More than two thousand years ago, many priests in India had to double up as mathematicians. They practiced the Sanathana Dharma, 'the eternal way of ethical living' (or Hinduism as it is popularly known today). Hinduism is richly influenced by nature, as well as the earthly and celestial elements, and fire rituals were quite important in those times. Careful attention was paid to the geometry of the altar, since different shapes were required depending on the objective of the ritual. This naturally gave rise to analytics, and a 'textbook' in those days (800-200 BCE) was the 'Sulba Sutras' to help figure out the correct angles and lengths to optimally design them (that lead to the discovery of Pythagorean triples and trigonometry, among other things). Inevitably, the beautiful natural patterns inherent in numbers awoke the inner geek in some of these priests.
Among the many famous mathematicians who carried forward this rich Vedic tradition was an astronomer named Brahmagupta (~ 600 CE). He extensively explored solutions to linear Diophantine equations that are central to integer programming today. Of course, his bigger distinction is for 'much ado about nothing'. He is known to be the first human being to clearly define, publish, and use zero as a number!

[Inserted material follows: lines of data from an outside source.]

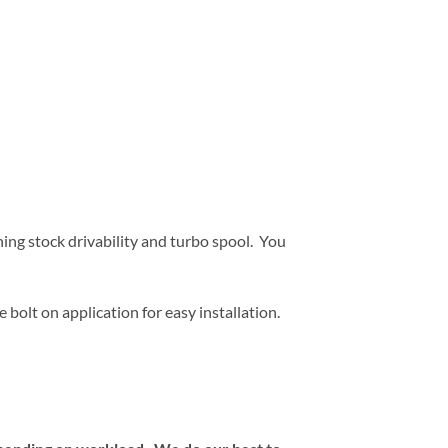
ing stock drivability and turbo spool. You
e bolt on application for easy installation.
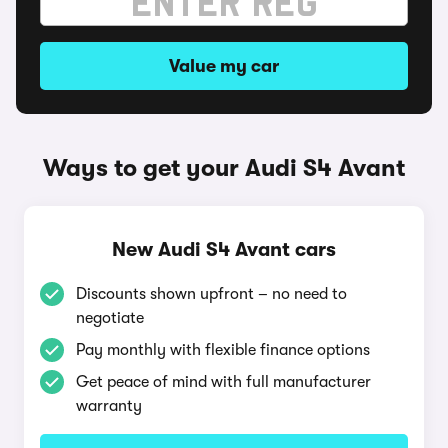
Value my car
Ways to get your Audi S4 Avant
New Audi S4 Avant cars
Discounts shown upfront – no need to
negotiate
Pay monthly with flexible finance options
Get peace of mind with full manufacturer
warranty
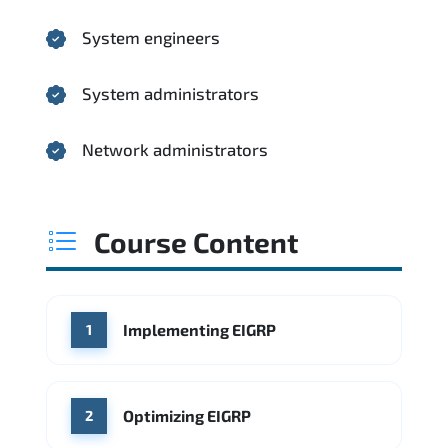
System engineers
System administrators
Network administrators
Course Content
Implementing EIGRP
1
Optimizing EIGRP
2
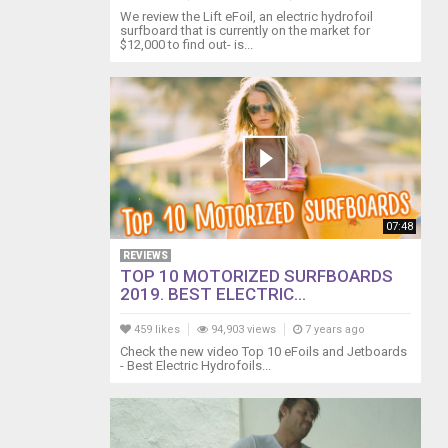
We review the Lift eFoil, an electric hydrofoil
surfboard that is currently on the market for
$12,000 to find out- is...
07:48
REVIEWS
TOP 10 MOTORIZED SURFBOARDS
2019. BEST ELECTRIC...
459 likes
94,903 views
7 years ago
Check the new video Top 10 eFoils and Jetboards
- Best Electric Hydrofoils...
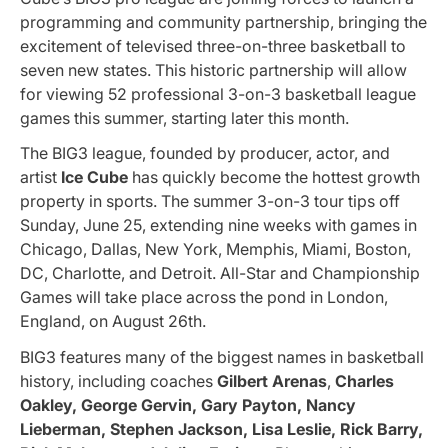
programming and community partnership, bringing the
excitement of televised three-on-three basketball to
seven new states. This historic partnership will allow
for viewing 52 professional 3-on-3 basketball league
games this summer, starting later this month.
The BIG3 league, founded by producer, actor, and
artist
Ice Cube
has quickly become the hottest growth
property in sports. The summer 3-on-3 tour tips off
Sunday, June 25, extending nine weeks with games in
Chicago, Dallas, New York, Memphis, Miami, Boston,
DC, Charlotte, and Detroit. All-Star and Championship
Games will take place across the pond in London,
England, on August 26th.
BIG3 features many of the biggest names in basketball
history, including coaches
Gilbert Arenas
,
Charles
Oakley, George Gervin, Gary Payton, Nancy
Lieberman, Stephen Jackson, Lisa Leslie, Rick Barry,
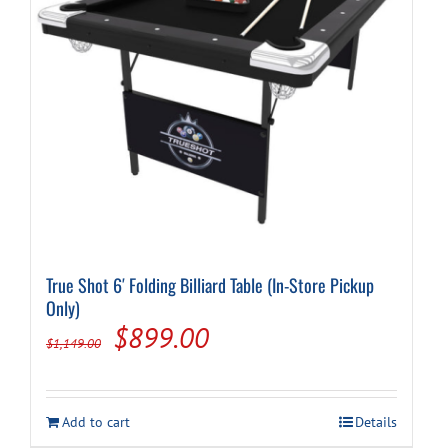
True Shot 6′ Folding Billiard Table (In-Store Pickup
Only)
Original
Current
$
899.00
$
1,149.00
price
price
was:
is:
Add to cart
Details
$1,149.00.
$899.00.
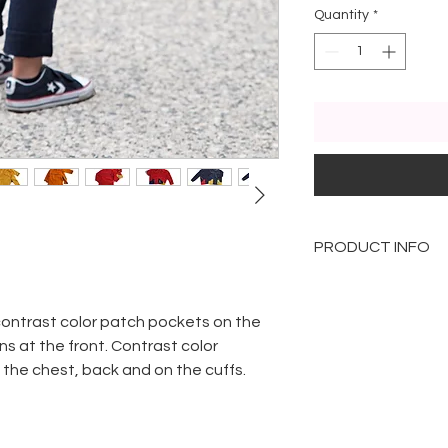
Quantity
*
PRODUCT INFO
The model present
sizes defined by a
contrast color patch pockets on the
Yellow for 2 year o
ns at the front. Contrast color
Orange for childre
n the chest, back and on the cuffs.
section
Red for 3 year olds
Green for 4 year o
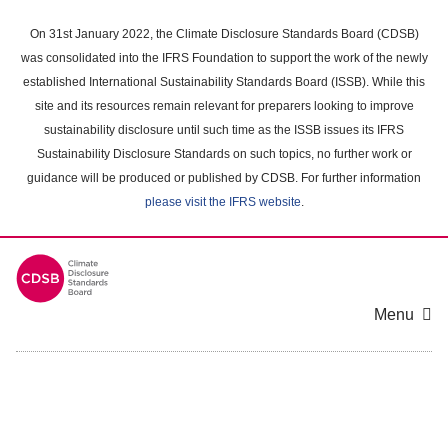
Skip
to
On 31st January 2022, the Climate Disclosure Standards Board (CDSB)
main
was consolidated into the IFRS Foundation to support the work of the newly
content
established International Sustainability Standards Board (ISSB). While this
area
site and its resources remain relevant for preparers looking to improve
sustainability disclosure until such time as the ISSB issues its IFRS
Sustainability Disclosure Standards on such topics, no further work or
guidance will be produced or published by CDSB. For further information
please visit the IFRS website
.
Menu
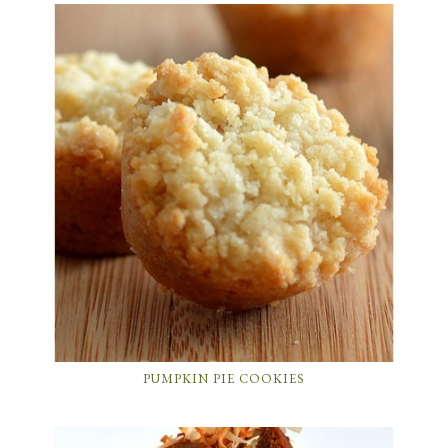
PUMPKIN PIE COOKIES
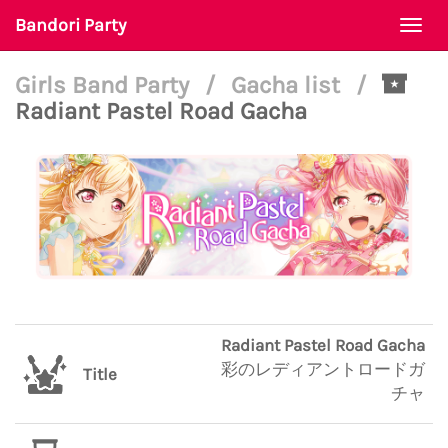
Bandori Party
Togg
navi
Girls Band Party
/
Gacha list
/
Radiant Pastel Road Gacha
Radiant Pastel Road Gacha
彩のレディアントロードガ
Title
チャ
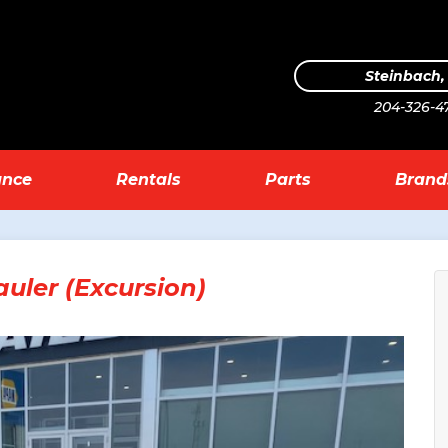
Steinbach
204-326-4
ance
Rentals
Parts
Brand
uler (Excursion)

He also explored Diophantine equations of the second degree, and came up with ideas that led to a recursive, iterative solution method for such equations; again something that is very useful in modern numerical optimization. He generalized an idea discovered by Diophantus and used this to achieve some success in finding solutions to Pell's equation. This was generalized to the Chakravala (Sanskrit for 'cyclic') algorithm by Jayadeva (950CE) and Bhaskara II (1100CE). A key subroutine at an iteration involves a neat rational scaling operation, followed by the solving of a simple discrete optimization problem that finds an integer m, such that it minimizes |m2 − N|/k, where N and k are input parameters. Furthermore, they recognize that such problems have degenerate solutions, and in some cases, find minimal integer feasible solutions using this approach. This attention to detail toward handling numerical issues stands out. Recognizing and tackling degeneracy is at the very heart of modern decision-analytics practice!
The Chakravala turns out to be an easy-to-use iterative method to find good approximations for square roots of integers. Indeed, this approach has been recognized for its ingenuity and 'careful simplicity' that allows us to work with well-conditioned real numbers; ideas that we in the OR community know are critical to matrix refactoring within a successful dual simplex implementation, for example.